26. What do you most value in your friends?
Acceptance, preferably unconditional. Of course, friends have the right to berate, cuss and even sulk. By loyalty in the face of (my) stupidity is priceless. 

27. Who are your favorite writers?
It's a longish and eclectic list. Isaac Asimov. Herman Hesse. Rudyard Kipling. Bill Waterson. J.R.R. Tolkien. Kalki Krishnamurthy. I should also add Arthur Conan Doyle to the list. Not only did I grow up on Sherlock Holmes, but I think Mr. Doyle taught me how to move stories forward through dialogue rather than description. There are many others who I love to read and re-read, and this list could go on and on…

28. Who is your hero of fiction?
Ummm… Batman. I like heroes that have some element of darkness within that they must live with or overcome, rather than completely idealized figures.

29. Which historical figure do you most identify with?
Never really thought about this! It would be some loyal commander-type, I think; not some king or queen of yore.

30. Who are your heroes in real life?
Anyone who can act with courage and compassion is a hero in my eyes.

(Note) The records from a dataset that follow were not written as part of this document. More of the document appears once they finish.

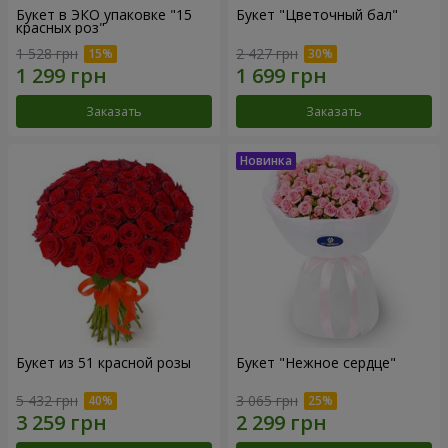
Букет в ЭКО упаковке "15
Букет "Цветочный бал"
красных роз"
1 528 грн
2 427 грн
Заказать
Заказать
Букет из 51 красной розы
Букет "Нежное сердце"
5 432 грн
3 065 грн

31. What are your favorite names?
I really like the name Govinda, which is why I used it for my character and the title of my first book. "Govindambhajamoodamathey" – "chant the name of Govinda, you fool," AdiShankara sings to a fellow scholar.
My father was a big fan of AdiShankara, particularly the kind of conviction he must have had to address one of his peers as "you fool". I guess that is what the name Govinda signifies to me. Conviction.

32. What is it that you most dislike?
People who abandon, abuse or neglect dogs (any animal companion, for that matter).

33. What is your greatest regret?
I regret every harsh word spoken, and every gentle word left unsaid. And I really, really regret that I don't seem to learn not to make those mistakes over and over.
My greatest remorse, however, is that nearly fifteen years ago, while waiting at a traffic signal, I saw a woman run by in tears, dressed in but a nightgown and with her hair disheveled. I thought of getting down from my auto-rickshaw to inquire, if not help, but I was already running late and the traffic began to move… The woman's image is still fresh in my mind, and it haunts me till today that I did nothing.

34. How would you like to die?
Calmly, and with full awareness of my passing.

35. What is your motto?
narayanaya vid mahe
vaasudevayadhimahi
thannovishnuprachodayaat
We shall know the divine spirit within, we shall meditate on the essence of all beings. Thus, the all-pervading shall blaze forth.